Top of RECORDS FOR THIS TASK
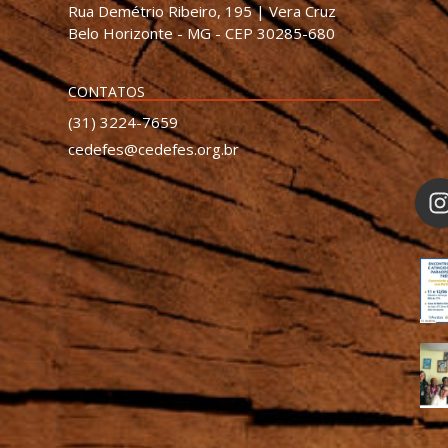
Rua Demétrio Ribeiro, 195 | Vera Cruz
Belo Horizonte - MG - CEP 30285-680
CONTATOS
(31) 3224-7659
cedefes@cedefes.org.br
Bottom of RECORDS FOR THIS TASK
** TO DO **
Copy every line of text in the records above word for word, leaving out the pictures.

** EXPECTED OUTPUT **
Rua Demétrio Ribeiro, 195 | Vera Cruz
Belo Horizonte - MG - CEP 30285-680
CONTATOS
(31) 3224-7659
cedefes@cedefes.org.br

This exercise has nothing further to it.